It had been an exhausting legal battle. The Constitution was vague as to which Committee should control intelligence gathering and distribution. On the one hand, the Defense Committee was invested with the power to
organize any and all standing forces that are created by law, and have full control over such forces
, but on the other, the Internal Affairs Committee had the power to
oversee the police...administration
. Public Enlightenment and Foreign Relations had some vague claims too, but Lin and Aram graciously declined to take part.
Feng Hu, who had been entrusted with the Defense Committee, as well as what remained of the Navy and Air Force, had little but contempt for Chairman Al-Sistani of Internal Affairs. True, he had defected towards the Democratic Socialists, allowing the formation of the Workers' Social Democracy, and he had shown some competance when he had served a short term as Minister of the Interior under the old regime. But Feng regarded him as a weak opportunist. He had been vindicated during the court fight, at least, it appeared that way to him. Akbar, as the Constitution provided, served as one of three Justices of the People's Supreme Court, which had decided the case, and he had made every argument to secure intelligence gathering for Internal Affairs.
However, Defense's lawyers had been too good; the other two Justices had interpreted Internal Affairs' power to "oversee the police" to mean that it could only control domestic intelligence gathering (OOC: viz the FBI). Defense was awarded Foreign Intelligence gathering. So it was to Feng Hu that the assignment of finding Blue April's leadership fell. Aram's note to the Bustian government, issued at Feng's request, hadn't elicited much information, and Feng had finished reading it by the second day.

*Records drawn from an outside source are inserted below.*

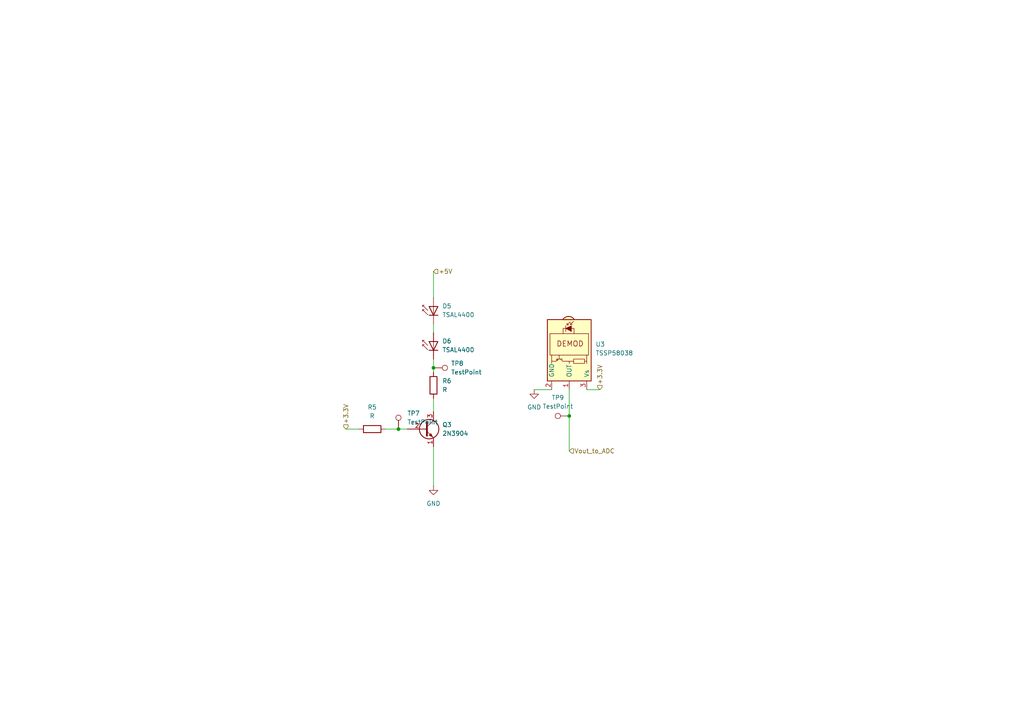
<source format=kicad_sch>
(kicad_sch
	(version 20231120)
	(generator "eeschema")
	(generator_version "8.0")
	(uuid "e57c3681-95b0-47f0-b063-322d340fb57d")
	(paper "A4")
	
	(junction
		(at 165.1 120.65)
		(diameter 0)
		(color 0 0 0 0)
		(uuid "3b4cc589-2323-4edc-9a5b-4f672e630d8d")
	)
	(junction
		(at 115.57 124.46)
		(diameter 0)
		(color 0 0 0 0)
		(uuid "673b196c-c705-4f2c-ab08-3a32ad05c9fb")
	)
	(junction
		(at 125.73 106.68)
		(diameter 0)
		(color 0 0 0 0)
		(uuid "a1f6fb39-3391-4479-88e8-20bdcfef45c1")
	)
	(wire
		(pts
			(xy 100.33 124.46) (xy 104.14 124.46)
		)
		(stroke
			(width 0)
			(type default)
		)
		(uuid "06d2b920-562e-4342-b4bd-55bb521be1c7")
	)
	(wire
		(pts
			(xy 111.76 124.46) (xy 115.57 124.46)
		)
		(stroke
			(width 0)
			(type default)
		)
		(uuid "14d67691-bfdf-43f9-b997-c7e5d958a139")
	)
	(wire
		(pts
			(xy 170.18 113.03) (xy 173.99 113.03)
		)
		(stroke
			(width 0)
			(type default)
		)
		(uuid "1aedaaa0-a5df-4e9f-b225-47b83b39d542")
	)
	(wire
		(pts
			(xy 125.73 106.68) (xy 125.73 107.95)
		)
		(stroke
			(width 0)
			(type default)
		)
		(uuid "3aca688a-c988-44c6-8f26-c5b9cb354e3a")
	)
	(wire
		(pts
			(xy 125.73 115.57) (xy 125.73 119.38)
		)
		(stroke
			(width 0)
			(type default)
		)
		(uuid "4ba9f604-326f-460b-9d1c-cb328b7856ea")
	)
	(wire
		(pts
			(xy 125.73 78.74) (xy 125.73 86.36)
		)
		(stroke
			(width 0)
			(type default)
		)
		(uuid "9f687a76-b993-4f75-ab41-109fb025256e")
	)
	(wire
		(pts
			(xy 125.73 104.14) (xy 125.73 106.68)
		)
		(stroke
			(width 0)
			(type default)
		)
		(uuid "b2f2b137-7b02-4ce9-aa06-be77c0720fd4")
	)
	(wire
		(pts
			(xy 125.73 93.98) (xy 125.73 96.52)
		)
		(stroke
			(width 0)
			(type default)
		)
		(uuid "b6c8db71-e904-4c14-9402-d1e1e0d3195a")
	)
	(wire
		(pts
			(xy 125.73 129.54) (xy 125.73 140.97)
		)
		(stroke
			(width 0)
			(type default)
		)
		(uuid "c7f25598-132c-4747-bc96-ac00aab6f424")
	)
	(wire
		(pts
			(xy 154.94 113.03) (xy 160.02 113.03)
		)
		(stroke
			(width 0)
			(type default)
		)
		(uuid "da92dd60-9576-44bf-9691-632d0ce6cf92")
	)
	(wire
		(pts
			(xy 115.57 124.46) (xy 118.11 124.46)
		)
		(stroke
			(width 0)
			(type default)
		)
		(uuid "e163b690-3e91-4afc-876e-613b40c0e88d")
	)
	(wire
		(pts
			(xy 165.1 120.65) (xy 165.1 130.81)
		)
		(stroke
			(width 0)
			(type default)
		)
		(uuid "e5992319-e1a7-4531-8b32-93b0cc30f346")
	)
	(wire
		(pts
			(xy 165.1 113.03) (xy 165.1 120.65)
		)
		(stroke
			(width 0)
			(type default)
		)
		(uuid "ff09597a-7e4d-4d35-a0e8-87b394b4e963")
	)
	(hierarchical_label "+3.3V"
		(shape input)
		(at 173.99 113.03 90)
		(fields_autoplaced yes)
		(effects
			(font
				(size 1.27 1.27)
			)
			(justify left)
		)
		(uuid "45f56fcb-ce47-41a3-ab34-0f50ccb0de0f")
	)
	(hierarchical_label "+5V"
		(shape input)
		(at 125.73 78.74 0)
		(fields_autoplaced yes)
		(effects
			(font
				(size 1.27 1.27)
			)
			(justify left)
		)
		(uuid "68b0d5f6-8dda-4204-b1f0-54a23e2b5f26")
	)
	(hierarchical_label "Vout_to_ADC"
		(shape input)
		(at 165.1 130.81 0)
		(fields_autoplaced yes)
		(effects
			(font
				(size 1.27 1.27)
			)
			(justify left)
		)
		(uuid "8e57744f-26c4-43ef-8ae7-0ad87d67e34b")
	)
	(hierarchical_label "+3.3V"
		(shape input)
		(at 100.33 124.46 90)
		(fields_autoplaced yes)
		(effects
			(font
				(size 1.27 1.27)
			)
			(justify left)
		)
		(uuid "e4a36ac1-8009-42f6-8ee7-c1d61292639d")
	)
	(symbol
		(lib_id "LED:TSAL4400")
		(at 125.73 99.06 90)
		(unit 1)
		(exclude_from_sim no)
		(in_bom yes)
		(on_board yes)
		(dnp no)
		(fields_autoplaced yes)
		(uuid "09dbdb11-c3ac-486d-a789-897753547385")
		(property "Reference" "D6"
			(at 128.27 98.9329 90)
			(effects
				(font
					(size 1.27 1.27)
				)
				(justify right)
			)
		)
		(property "Value" "TSAL4400"
			(at 128.27 101.4729 90)
			(effects
				(font
					(size 1.27 1.27)
				)
				(justify right)
			)
		)
		(property "Footprint" "LED_THT:LED_D3.0mm_IRBlack"
			(at 121.285 99.06 0)
			(effects
				(font
					(size 1.27 1.27)
				)
				(hide yes)
			)
		)
		(property "Datasheet" "http://www.vishay.com/docs/81006/tsal4400.pdf"
			(at 125.73 100.33 0)
			(effects
				(font
					(size 1.27 1.27)
				)
				(hide yes)
			)
		)
		(property "Description" "Infrared LED , 3mm LED package"
			(at 125.73 99.06 0)
			(effects
				(font
					(size 1.27 1.27)
				)
				(hide yes)
			)
		)
		(pin "1"
			(uuid "0c38c98e-5ed9-45ad-ada4-22dbe59c005f")
		)
		(pin "2"
			(uuid "4cfa77d3-837b-43f8-ba95-ed8c45032bc8")
		)
		(instances
			(project "Right Sensor"
				(path "/e57c3681-95b0-47f0-b063-322d340fb57d"
					(reference "D6")
					(unit 1)
				)
			)
			(project "sensor"
				(path "/fddf1a24-418d-41c5-aa43-003ad0e16f35/d9501daf-1b4d-4fb8-8361-4b2ee00dd637"
					(reference "D6")
					(unit 1)
				)
			)
		)
	)
	(symbol
		(lib_id "power:GND")
		(at 125.73 140.97 0)
		(unit 1)
		(exclude_from_sim no)
		(in_bom yes)
		(on_board yes)
		(dnp no)
		(fields_autoplaced yes)
		(uuid "167518ec-404e-43c5-82cc-a433ddd550e1")
		(property "Reference" "#PWR05"
			(at 125.73 147.32 0)
			(effects
				(font
					(size 1.27 1.27)
				)
				(hide yes)
			)
		)
		(property "Value" "GND"
			(at 125.73 146.05 0)
			(effects
				(font
					(size 1.27 1.27)
				)
			)
		)
		(property "Footprint" ""
			(at 125.73 140.97 0)
			(effects
				(font
					(size 1.27 1.27)
				)
				(hide yes)
			)
		)
		(property "Datasheet" ""
			(at 125.73 140.97 0)
			(effects
				(font
					(size 1.27 1.27)
				)
				(hide yes)
			)
		)
		(property "Description" "Power symbol creates a global label with name \"GND\" , ground"
			(at 125.73 140.97 0)
			(effects
				(font
					(size 1.27 1.27)
				)
				(hide yes)
			)
		)
		(pin "1"
			(uuid "c412be27-4830-4e12-8513-beb778a93a31")
		)
		(instances
			(project "Right Sensor"
				(path "/e57c3681-95b0-47f0-b063-322d340fb57d"
					(reference "#PWR05")
					(unit 1)
				)
			)
			(project "sensor"
				(path "/fddf1a24-418d-41c5-aa43-003ad0e16f35/d9501daf-1b4d-4fb8-8361-4b2ee00dd637"
					(reference "#PWR05")
					(unit 1)
				)
			)
		)
	)
	(symbol
		(lib_id "Transistor_BJT:2N3904")
		(at 123.19 124.46 0)
		(unit 1)
		(exclude_from_sim no)
		(in_bom yes)
		(on_board yes)
		(dnp no)
		(fields_autoplaced yes)
		(uuid "29721f5f-b488-42ce-8077-58179849170d")
		(property "Reference" "Q3"
			(at 128.27 123.1899 0)
			(effects
				(font
					(size 1.27 1.27)
				)
				(justify left)
			)
		)
		(property "Value" "2N3904"
			(at 128.27 125.7299 0)
			(effects
				(font
					(size 1.27 1.27)
				)
				(justify left)
			)
		)
		(property "Footprint" "Package_TO_SOT_THT:TO-92_Inline"
			(at 128.27 126.365 0)
			(effects
				(font
					(size 1.27 1.27)
					(italic yes)
				)
				(justify left)
				(hide yes)
			)
		)
		(property "Datasheet" "https://www.onsemi.com/pub/Collateral/2N3903-D.PDF"
			(at 123.19 124.46 0)
			(effects
				(font
					(size 1.27 1.27)
				)
				(justify left)
				(hide yes)
			)
		)
		(property "Description" "0.2A Ic, 40V Vce, Small Signal NPN Transistor, TO-92"
			(at 123.19 124.46 0)
			(effects
				(font
					(size 1.27 1.27)
				)
				(hide yes)
			)
		)
		(pin "2"
			(uuid "19b6092f-2ad4-4df2-a98d-807fc9435847")
		)
		(pin "3"
			(uuid "0cba0b33-dbf0-4266-acba-093b5c49a8fb")
		)
		(pin "1"
			(uuid "25cd6417-5703-4271-b50b-83d39fd3c19e")
		)
		(instances
			(project "Right Sensor"
				(path "/e57c3681-95b0-47f0-b063-322d340fb57d"
					(reference "Q3")
					(unit 1)
				)
			)
			(project "sensor"
				(path "/fddf1a24-418d-41c5-aa43-003ad0e16f35/d9501daf-1b4d-4fb8-8361-4b2ee00dd637"
					(reference "Q3")
					(unit 1)
				)
			)
		)
	)
	(symbol
		(lib_id "Connector:TestPoint")
		(at 125.73 106.68 270)
		(unit 1)
		(exclude_from_sim no)
		(in_bom yes)
		(on_board yes)
		(dnp no)
		(fields_autoplaced yes)
		(uuid "2d5cdfc6-4390-4d0e-adf6-f7d31f4ef2a7")
		(property "Reference" "TP8"
			(at 130.81 105.4099 90)
			(effects
				(font
					(size 1.27 1.27)
				)
				(justify left)
			)
		)
		(property "Value" "TestPoint"
			(at 130.81 107.9499 90)
			(effects
				(font
					(size 1.27 1.27)
				)
				(justify left)
			)
		)
		(property "Footprint" ""
			(at 125.73 111.76 0)
			(effects
				(font
					(size 1.27 1.27)
				)
				(hide yes)
			)
		)
		(property "Datasheet" "~"
			(at 125.73 111.76 0)
			(effects
				(font
					(size 1.27 1.27)
				)
				(hide yes)
			)
		)
		(property "Description" "test point"
			(at 125.73 106.68 0)
			(effects
				(font
					(size 1.27 1.27)
				)
				(hide yes)
			)
		)
		(pin "1"
			(uuid "fbdf9dde-be92-4112-9a42-cb869b3392e5")
		)
		(instances
			(project "Right Sensor"
				(path "/e57c3681-95b0-47f0-b063-322d340fb57d"
					(reference "TP8")
					(unit 1)
				)
			)
			(project "sensor"
				(path "/fddf1a24-418d-41c5-aa43-003ad0e16f35/d9501daf-1b4d-4fb8-8361-4b2ee00dd637"
					(reference "TP8")
					(unit 1)
				)
			)
		)
	)
	(symbol
		(lib_id "Device:R")
		(at 107.95 124.46 270)
		(unit 1)
		(exclude_from_sim no)
		(in_bom yes)
		(on_board yes)
		(dnp no)
		(fields_autoplaced yes)
		(uuid "4f57eb9a-1715-454a-adea-c32fd62bb4e9")
		(property "Reference" "R5"
			(at 107.95 118.11 90)
			(effects
				(font
					(size 1.27 1.27)
				)
			)
		)
		(property "Value" "R"
			(at 107.95 120.65 90)
			(effects
				(font
					(size 1.27 1.27)
				)
			)
		)
		(property "Footprint" ""
			(at 107.95 122.682 90)
			(effects
				(font
					(size 1.27 1.27)
				)
				(hide yes)
			)
		)
		(property "Datasheet" "~"
			(at 107.95 124.46 0)
			(effects
				(font
					(size 1.27 1.27)
				)
				(hide yes)
			)
		)
		(property "Description" "Resistor"
			(at 107.95 124.46 0)
			(effects
				(font
					(size 1.27 1.27)
				)
				(hide yes)
			)
		)
		(pin "2"
			(uuid "b301dbda-1884-4cd9-aae0-f9a34fbd8719")
		)
		(pin "1"
			(uuid "040fc6c1-7b87-4266-9f38-69e3efd78cd5")
		)
		(instances
			(project "Right Sensor"
				(path "/e57c3681-95b0-47f0-b063-322d340fb57d"
					(reference "R5")
					(unit 1)
				)
			)
			(project "sensor"
				(path "/fddf1a24-418d-41c5-aa43-003ad0e16f35/d9501daf-1b4d-4fb8-8361-4b2ee00dd637"
					(reference "R5")
					(unit 1)
				)
			)
		)
	)
	(symbol
		(lib_id "LED:TSAL4400")
		(at 125.73 88.9 90)
		(unit 1)
		(exclude_from_sim no)
		(in_bom yes)
		(on_board yes)
		(dnp no)
		(fields_autoplaced yes)
		(uuid "58879f87-885d-414f-8a89-9bd258ebb5f4")
		(property "Reference" "D5"
			(at 128.27 88.7729 90)
			(effects
				(font
					(size 1.27 1.27)
				)
				(justify right)
			)
		)
		(property "Value" "TSAL4400"
			(at 128.27 91.3129 90)
			(effects
				(font
					(size 1.27 1.27)
				)
				(justify right)
			)
		)
		(property "Footprint" "LED_THT:LED_D3.0mm_IRBlack"
			(at 121.285 88.9 0)
			(effects
				(font
					(size 1.27 1.27)
				)
				(hide yes)
			)
		)
		(property "Datasheet" "http://www.vishay.com/docs/81006/tsal4400.pdf"
			(at 125.73 90.17 0)
			(effects
				(font
					(size 1.27 1.27)
				)
				(hide yes)
			)
		)
		(property "Description" "Infrared LED , 3mm LED package"
			(at 125.73 88.9 0)
			(effects
				(font
					(size 1.27 1.27)
				)
				(hide yes)
			)
		)
		(pin "1"
			(uuid "b3d8054c-9139-4d19-a8eb-2634955e152b")
		)
		(pin "2"
			(uuid "54952e8d-6c32-4965-9b0a-452fbef4b3f0")
		)
		(instances
			(project "Right Sensor"
				(path "/e57c3681-95b0-47f0-b063-322d340fb57d"
					(reference "D5")
					(unit 1)
				)
			)
			(project "sensor"
				(path "/fddf1a24-418d-41c5-aa43-003ad0e16f35/d9501daf-1b4d-4fb8-8361-4b2ee00dd637"
					(reference "D5")
					(unit 1)
				)
			)
		)
	)
	(symbol
		(lib_id "Connector:TestPoint")
		(at 165.1 120.65 90)
		(unit 1)
		(exclude_from_sim no)
		(in_bom yes)
		(on_board yes)
		(dnp no)
		(fields_autoplaced yes)
		(uuid "6db08428-1acd-4c54-a053-c09d250fb0a3")
		(property "Reference" "TP9"
			(at 161.798 115.3331 90)
			(effects
				(font
					(size 1.27 1.27)
				)
			)
		)
		(property "Value" "TestPoint"
			(at 161.798 117.8731 90)
			(effects
				(font
					(size 1.27 1.27)
				)
			)
		)
		(property "Footprint" ""
			(at 165.1 115.57 0)
			(effects
				(font
					(size 1.27 1.27)
				)
				(hide yes)
			)
		)
		(property "Datasheet" "~"
			(at 165.1 115.57 0)
			(effects
				(font
					(size 1.27 1.27)
				)
				(hide yes)
			)
		)
		(property "Description" "test point"
			(at 165.1 120.65 0)
			(effects
				(font
					(size 1.27 1.27)
				)
				(hide yes)
			)
		)
		(pin "1"
			(uuid "c48563ce-6aa2-473c-9c90-fa6ce911fe85")
		)
		(instances
			(project "Right Sensor"
				(path "/e57c3681-95b0-47f0-b063-322d340fb57d"
					(reference "TP9")
					(unit 1)
				)
			)
			(project "sensor"
				(path "/fddf1a24-418d-41c5-aa43-003ad0e16f35/d9501daf-1b4d-4fb8-8361-4b2ee00dd637"
					(reference "TP9")
					(unit 1)
				)
			)
		)
	)
	(symbol
		(lib_id "Sensor_Proximity:TSSP58038")
		(at 165.1 102.87 270)
		(unit 1)
		(exclude_from_sim no)
		(in_bom yes)
		(on_board yes)
		(dnp no)
		(fields_autoplaced yes)
		(uuid "7693abc8-3aac-4968-a1a6-19b9de4b76c0")
		(property "Reference" "U3"
			(at 172.72 99.8649 90)
			(effects
				(font
					(size 1.27 1.27)
				)
				(justify left)
			)
		)
		(property "Value" "TSSP58038"
			(at 172.72 102.4049 90)
			(effects
				(font
					(size 1.27 1.27)
				)
				(justify left)
			)
		)
		(property "Footprint" "OptoDevice:Vishay_MINICAST-3Pin"
			(at 155.575 101.6 0)
			(effects
				(font
					(size 1.27 1.27)
				)
				(hide yes)
			)
		)
		(property "Datasheet" "http://www.vishay.com/docs/82476/tssp58p38.pdf"
			(at 172.72 119.38 0)
			(effects
				(font
					(size 1.27 1.27)
				)
				(hide yes)
			)
		)
		(property "Description" "IR Detector for Mid Range Proximity Sensor"
			(at 165.1 102.87 0)
			(effects
				(font
					(size 1.27 1.27)
				)
				(hide yes)
			)
		)
		(pin "3"
			(uuid "9a3c633b-bd1b-49c8-962c-431be7107650")
		)
		(pin "1"
			(uuid "72805d89-29ea-465e-9880-3dfd357da6ba")
		)
		(pin "2"
			(uuid "39dfe7df-8c97-4171-ac12-cee7f2223b29")
		)
		(instances
			(project "Right Sensor"
				(path "/e57c3681-95b0-47f0-b063-322d340fb57d"
					(reference "U3")
					(unit 1)
				)
			)
			(project "sensor"
				(path "/fddf1a24-418d-41c5-aa43-003ad0e16f35/d9501daf-1b4d-4fb8-8361-4b2ee00dd637"
					(reference "U3")
					(unit 1)
				)
			)
		)
	)
	(symbol
		(lib_id "Device:R")
		(at 125.73 111.76 180)
		(unit 1)
		(exclude_from_sim no)
		(in_bom yes)
		(on_board yes)
		(dnp no)
		(fields_autoplaced yes)
		(uuid "803c73a2-19a7-449c-abfa-98ec83c652ae")
		(property "Reference" "R6"
			(at 128.27 110.4899 0)
			(effects
				(font
					(size 1.27 1.27)
				)
				(justify right)
			)
		)
		(property "Value" "R"
			(at 128.27 113.0299 0)
			(effects
				(font
					(size 1.27 1.27)
				)
				(justify right)
			)
		)
		(property "Footprint" ""
			(at 127.508 111.76 90)
			(effects
				(font
					(size 1.27 1.27)
				)
				(hide yes)
			)
		)
		(property "Datasheet" "~"
			(at 125.73 111.76 0)
			(effects
				(font
					(size 1.27 1.27)
				)
				(hide yes)
			)
		)
		(property "Description" "Resistor"
			(at 125.73 111.76 0)
			(effects
				(font
					(size 1.27 1.27)
				)
				(hide yes)
			)
		)
		(pin "2"
			(uuid "f432fd1f-fab6-46c9-878b-b0b087da6d3c")
		)
		(pin "1"
			(uuid "091e4c31-33c2-4e9c-a267-cee0fedc03b8")
		)
		(instances
			(project "Right Sensor"
				(path "/e57c3681-95b0-47f0-b063-322d340fb57d"
					(reference "R6")
					(unit 1)
				)
			)
			(project "sensor"
				(path "/fddf1a24-418d-41c5-aa43-003ad0e16f35/d9501daf-1b4d-4fb8-8361-4b2ee00dd637"
					(reference "R6")
					(unit 1)
				)
			)
		)
	)
	(symbol
		(lib_id "power:GND")
		(at 154.94 113.03 0)
		(unit 1)
		(exclude_from_sim no)
		(in_bom yes)
		(on_board yes)
		(dnp no)
		(fields_autoplaced yes)
		(uuid "a088382d-69b4-4ead-9169-f99879e9467f")
		(property "Reference" "#PWR06"
			(at 154.94 119.38 0)
			(effects
				(font
					(size 1.27 1.27)
				)
				(hide yes)
			)
		)
		(property "Value" "GND"
			(at 154.94 118.11 0)
			(effects
				(font
					(size 1.27 1.27)
				)
			)
		)
		(property "Footprint" ""
			(at 154.94 113.03 0)
			(effects
				(font
					(size 1.27 1.27)
				)
				(hide yes)
			)
		)
		(property "Datasheet" ""
			(at 154.94 113.03 0)
			(effects
				(font
					(size 1.27 1.27)
				)
				(hide yes)
			)
		)
		(property "Description" "Power symbol creates a global label with name \"GND\" , ground"
			(at 154.94 113.03 0)
			(effects
				(font
					(size 1.27 1.27)
				)
				(hide yes)
			)
		)
		(pin "1"
			(uuid "9dfbab76-417e-4536-bc69-175917fd4336")
		)
		(instances
			(project "Right Sensor"
				(path "/e57c3681-95b0-47f0-b063-322d340fb57d"
					(reference "#PWR06")
					(unit 1)
				)
			)
			(project "sensor"
				(path "/fddf1a24-418d-41c5-aa43-003ad0e16f35/d9501daf-1b4d-4fb8-8361-4b2ee00dd637"
					(reference "#PWR06")
					(unit 1)
				)
			)
		)
	)
	(symbol
		(lib_id "Connector:TestPoint")
		(at 115.57 124.46 0)
		(unit 1)
		(exclude_from_sim no)
		(in_bom yes)
		(on_board yes)
		(dnp no)
		(fields_autoplaced yes)
		(uuid "de14dbf0-d2d5-4695-8749-5e7399d7643b")
		(property "Reference" "TP7"
			(at 118.11 119.8879 0)
			(effects
				(font
					(size 1.27 1.27)
				)
				(justify left)
			)
		)
		(property "Value" "TestPoint"
			(at 118.11 122.4279 0)
			(effects
				(font
					(size 1.27 1.27)
				)
				(justify left)
			)
		)
		(property "Footprint" ""
			(at 120.65 124.46 0)
			(effects
				(font
					(size 1.27 1.27)
				)
				(hide yes)
			)
		)
		(property "Datasheet" "~"
			(at 120.65 124.46 0)
			(effects
				(font
					(size 1.27 1.27)
				)
				(hide yes)
			)
		)
		(property "Description" "test point"
			(at 115.57 124.46 0)
			(effects
				(font
					(size 1.27 1.27)
				)
				(hide yes)
			)
		)
		(pin "1"
			(uuid "386e2fc4-de4b-4df0-ba8a-f2e66ec4a516")
		)
		(instances
			(project "Right Sensor"
				(path "/e57c3681-95b0-47f0-b063-322d340fb57d"
					(reference "TP7")
					(unit 1)
				)
			)
			(project "sensor"
				(path "/fddf1a24-418d-41c5-aa43-003ad0e16f35/d9501daf-1b4d-4fb8-8361-4b2ee00dd637"
					(reference "TP7")
					(unit 1)
				)
			)
		)
	)
	(sheet_instances
		(path "/"
			(page "1")
		)
	)
)
</source>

That's hardly adequate. They must suspect something. So he decided to make a few deductions before trying again.
He knew the mentality of hunted leadership; he'd been a hunted leader. So he knew the rules.
Rule 1: he thought to himself,
hide where the population won't rat you out. Working on the supposition that the leader's name meant what it said, that meant somewhere in Saint Oz. However, since a letter had been sent to Saint Oz, that ruled out Saint Oz proper.
Moacia. Feng smiled. The sources in Confederate Freedom hadn't reported appreciable Blue April activity there, so the leadership wouldn't be near that border. That left thousands of square kilometers, but it was better than having to search the whole globe.
Then again, since the letters had arrived electronically, which he knew from the Bustian information, that ruled out some other places, including the extreme north. He took a pin and stuck it into a wall-size map, where the epicenter should be.
Around 800 north, 700 west, he thought. He'd put people to searching that area right away, and get Aram to ask Saint Oz to report any Blue April attacks.